Mexico City | Essay | Features | Journal

Walk on the Wild Side

by · 08/26/10

Inside her room in a one-story brick compound in Tepepan, Carla puts the final touches on her makeup before leaving for work. Already dressed and made up, Alín, who lives in another room in the house and works with Carla, awaits her. Carla’s room is decorated with a collection of diminutive teddy bears, dolls, frogs (“They’re for good luck,” she says), fans, a wall hanging of the Last Supper, and an altar to a saint known in Tacoaleche, Zacatecas, as the Child of the Doves.

They wear long skirts and blouses. “We don’t like anything vulgar,” says Carla. They buy all their clothes in Xochimilco. “I used to like to shop in the Centro, but now I’m scared. There’s every kind of delinquent over there.” They work as waitresses and hostesses in a beer joint called La Vicenta.

On the wall there is a photo of Carla with a smiling client. —Is he your boyfriend? —Are you kidding? I only see him in the cantina. He’s married.
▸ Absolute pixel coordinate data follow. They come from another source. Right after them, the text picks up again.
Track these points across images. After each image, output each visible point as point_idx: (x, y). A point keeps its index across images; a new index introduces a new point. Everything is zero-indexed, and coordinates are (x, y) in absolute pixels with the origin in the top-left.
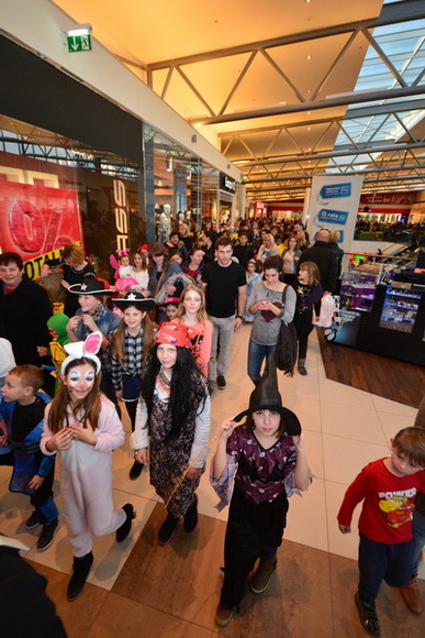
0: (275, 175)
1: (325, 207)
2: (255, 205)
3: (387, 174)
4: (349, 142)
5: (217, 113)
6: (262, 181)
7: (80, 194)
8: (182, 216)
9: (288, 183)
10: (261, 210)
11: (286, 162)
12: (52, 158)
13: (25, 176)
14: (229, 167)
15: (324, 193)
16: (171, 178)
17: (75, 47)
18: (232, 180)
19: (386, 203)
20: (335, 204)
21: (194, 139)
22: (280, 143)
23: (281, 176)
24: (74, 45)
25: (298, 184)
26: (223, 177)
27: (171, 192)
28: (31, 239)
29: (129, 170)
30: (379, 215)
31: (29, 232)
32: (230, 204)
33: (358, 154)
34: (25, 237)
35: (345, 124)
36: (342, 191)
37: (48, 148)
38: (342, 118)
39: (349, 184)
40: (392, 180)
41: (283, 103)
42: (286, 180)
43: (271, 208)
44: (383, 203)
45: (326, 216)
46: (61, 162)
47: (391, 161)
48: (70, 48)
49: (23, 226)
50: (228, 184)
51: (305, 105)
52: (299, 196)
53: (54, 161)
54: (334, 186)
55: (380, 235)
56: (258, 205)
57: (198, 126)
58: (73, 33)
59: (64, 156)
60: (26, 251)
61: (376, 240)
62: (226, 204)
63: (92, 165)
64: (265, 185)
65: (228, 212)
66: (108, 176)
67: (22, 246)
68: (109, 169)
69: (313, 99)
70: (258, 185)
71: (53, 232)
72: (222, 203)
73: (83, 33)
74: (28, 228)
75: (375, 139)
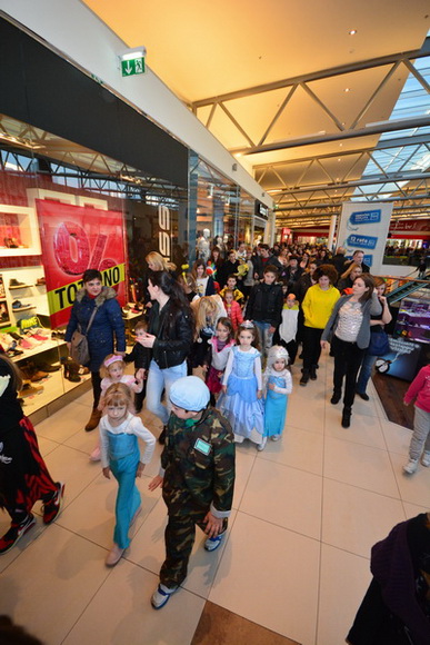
0: (302, 204)
1: (355, 233)
2: (282, 231)
3: (411, 202)
4: (380, 172)
5: (256, 144)
6: (290, 209)
7: (127, 221)
8: (220, 239)
9: (315, 211)
10: (287, 236)
11: (314, 190)
12: (105, 190)
13: (77, 200)
14: (263, 195)
15: (354, 219)
16: (210, 206)
17: (129, 71)
18: (266, 207)
19: (408, 230)
20: (365, 230)
21: (234, 168)
22: (311, 174)
23: (309, 204)
24: (128, 68)
25: (323, 212)
26: (258, 205)
27: (209, 219)
28: (76, 261)
29: (170, 200)
30: (400, 241)
31: (74, 254)
32: (263, 229)
33: (385, 183)
34: (70, 258)
35: (375, 154)
36: (372, 217)
37: (103, 182)
38: (373, 149)
39: (379, 211)
40: (417, 208)
41: (322, 133)
42: (313, 208)
43: (296, 233)
44: (404, 230)
45: (355, 240)
46: (112, 194)
47: (417, 190)
48: (124, 72)
49: (68, 249)
50: (263, 211)
51: (344, 133)
52: (324, 223)
53: (107, 193)
54: (363, 213)
55: (404, 260)
56: (285, 231)
57: (238, 156)
58: (127, 57)
59: (115, 188)
60: (70, 273)
61: (400, 264)
62: (260, 230)
63: (138, 197)
64: (293, 213)
65: (260, 237)
66: (151, 206)
67: (65, 268)
68: (152, 200)
69: (353, 127)
70: (286, 213)
71: (98, 254)
72: (256, 229)
73: (137, 56)
74: (73, 248)
75: (406, 168)
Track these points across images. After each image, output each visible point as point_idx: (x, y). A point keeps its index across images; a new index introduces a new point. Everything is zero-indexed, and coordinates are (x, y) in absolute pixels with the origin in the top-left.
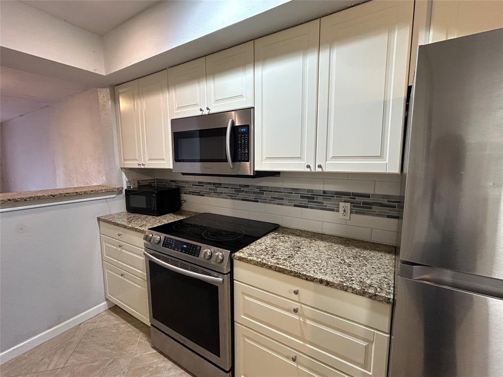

Alín, who is deaf-mute, produces some photo albums, principally from before she began to dress as a woman. She was a muscular youth with a masculine appearance. There are a couple of photos of her as a woman in the cantina, next to a man whose eyes are either very dreamy or dazed from beer. She makes a gesture in the form of a heart, indicating that the man is her boyfriend. She next mimes her hands as if she’s at the steering wheel of a car, and then waves a palm in the air.

Carla interprets: Alín’s boyfriend is a truck driver and he’s far away. Carla also had a photo album, with images of her as a man and as a woman. But a beau stole it. “One of a million bastards,” she says. “Why bother having a boyfriend? Soon enough they rob you.”

Carla says that Alín became deaf-mute many years ago, after her father gave her a brutal beating. Alín does not communicate with any traditional sign language. She has invented her own. Indicating a ring on a finger means married. Male or female gender is demonstrated with explicit gestures describing genitalia, and a finger ground into the cheek means gay. According to her photos, before dressing as a woman, she worked as a babysitter and in a hamburger stand.

Carla used to work in the family business, making metal sculptures from molds: Don Quijote, female nudes, bulls. She sold them on the street outside the Chilpancingo metro stop. After a while she grew bored.

Which never happens at La Vicenta, not even on the slow weekday afternoons when the few clients tend to be asleep with their heads atop the tables. At those moments, Carla says, “I gossip with my colleagues.”

They earn no salary, only tips. “We used to make a lot,” says Carla. “There were customers who would leave twenty pesos. Now they leave two or three.” Nonetheless, they tend to earn fifty or sixty pesos a day, and sometimes more on a busy Friday or Saturday. “There are also clients who give us perfume, shoes, or underwear,” she adds. Certain unscrupulous waitresses take advantage of the drunkest clients and divest them of their money. In fact, the waitress that introduced Alín to Carla is now in jail, doing three months for robbing a sailor.

Customers tend to behave, except for the drunks, who grab buttocks or other parts of Carla and Alín’s mysterious bodies. Alín has a feminine form thanks to hormones, while Carla’s is pure illusion. “The best lies are true,” she explains.

Theirs is not an easy life. Alín shows some scratches on her chest, the result of a tiff she had with another waitress, who bit her index finger, leaving a notable scar. She also has a majestic hickey on her neck, a gift from a guy who accosted her on the street a few nights earlier.

Alín is 23, Carla 38. Her dream is to open a beauty salon in Xochimilco. Truth, lie, or something intermediate. She says, “I’m not always going to live this way.”